* _Task objective_
Every entry below should come back unchanged, except that the pictures are dropped.

* _Materials provided_
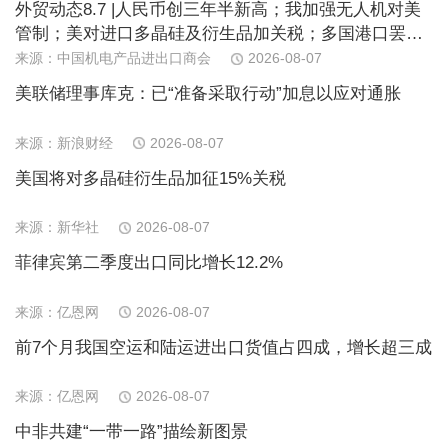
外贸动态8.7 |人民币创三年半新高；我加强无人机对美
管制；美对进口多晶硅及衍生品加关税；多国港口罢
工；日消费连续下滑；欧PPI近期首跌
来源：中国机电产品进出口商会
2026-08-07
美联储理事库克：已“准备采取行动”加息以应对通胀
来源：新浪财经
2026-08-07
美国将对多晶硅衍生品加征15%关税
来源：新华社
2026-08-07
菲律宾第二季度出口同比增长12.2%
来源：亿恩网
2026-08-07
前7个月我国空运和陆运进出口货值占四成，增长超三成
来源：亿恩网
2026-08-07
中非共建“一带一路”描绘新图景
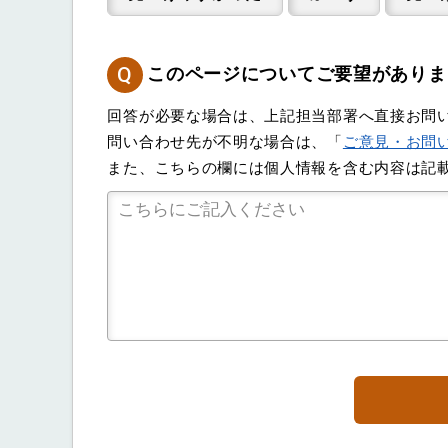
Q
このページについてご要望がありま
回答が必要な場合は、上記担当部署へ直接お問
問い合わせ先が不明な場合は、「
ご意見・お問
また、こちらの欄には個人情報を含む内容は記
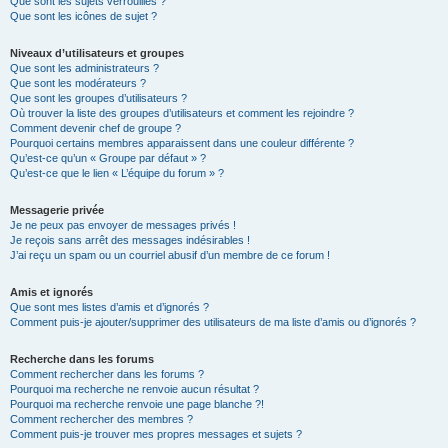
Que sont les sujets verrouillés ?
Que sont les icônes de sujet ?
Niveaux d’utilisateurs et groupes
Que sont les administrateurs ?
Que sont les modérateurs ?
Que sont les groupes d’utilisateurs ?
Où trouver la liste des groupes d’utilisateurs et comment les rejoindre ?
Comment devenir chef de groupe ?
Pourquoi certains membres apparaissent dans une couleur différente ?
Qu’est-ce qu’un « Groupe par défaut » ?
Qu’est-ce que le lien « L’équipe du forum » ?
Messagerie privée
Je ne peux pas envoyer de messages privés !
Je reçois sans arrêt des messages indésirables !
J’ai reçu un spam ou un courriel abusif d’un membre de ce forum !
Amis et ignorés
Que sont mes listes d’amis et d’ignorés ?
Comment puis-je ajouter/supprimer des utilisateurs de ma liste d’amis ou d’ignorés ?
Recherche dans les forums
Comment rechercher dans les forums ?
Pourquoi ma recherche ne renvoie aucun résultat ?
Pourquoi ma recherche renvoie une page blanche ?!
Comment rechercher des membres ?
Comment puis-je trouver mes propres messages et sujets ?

* _Written answer_
外贸动态8.7 |人民币创三年半新高；我加强无人机对美
管制；美对进口多晶硅及衍生品加关税；多国港口罢
工；日消费连续下滑；欧PPI近期首跌
来源：中国机电产品进出口商会
2026-08-07
美联储理事库克：已“准备采取行动”加息以应对通胀
来源：新浪财经
2026-08-07
美国将对多晶硅衍生品加征15%关税
来源：新华社
2026-08-07
菲律宾第二季度出口同比增长12.2%
来源：亿恩网
2026-08-07
前7个月我国空运和陆运进出口货值占四成，增长超三成
来源：亿恩网
2026-08-07
中非共建“一带一路”描绘新图景
Q
このページについてご要望がありま
回答が必要な場合は、上記担当部署へ直接お問
問い合わせ先が不明な場合は、「
ご意見・お問
また、こちらの欄には個人情報を含む内容は記
Que sont les sujets verrouillés ?
Que sont les icônes de sujet ?
Niveaux d’utilisateurs et groupes
Que sont les administrateurs ?
Que sont les modérateurs ?
Que sont les groupes d’utilisateurs ?
Où trouver la liste des groupes d’utilisateurs et comment les rejoindre ?
Comment devenir chef de groupe ?
Pourquoi certains membres apparaissent dans une couleur différente ?
Qu’est-ce qu’un « Groupe par défaut » ?
Qu’est-ce que le lien « L’équipe du forum » ?
Messagerie privée
Je ne peux pas envoyer de messages privés !
Je reçois sans arrêt des messages indésirables !
J’ai reçu un spam ou un courriel abusif d’un membre de ce forum !
Amis et ignorés
Que sont mes listes d’amis et d’ignorés ?
Comment puis-je ajouter/supprimer des utilisateurs de ma liste d’amis ou d’ignorés ?
Recherche dans les forums
Comment rechercher dans les forums ?
Pourquoi ma recherche ne renvoie aucun résultat ?
Pourquoi ma recherche renvoie une page blanche ?!
Comment rechercher des membres ?
Comment puis-je trouver mes propres messages et sujets ?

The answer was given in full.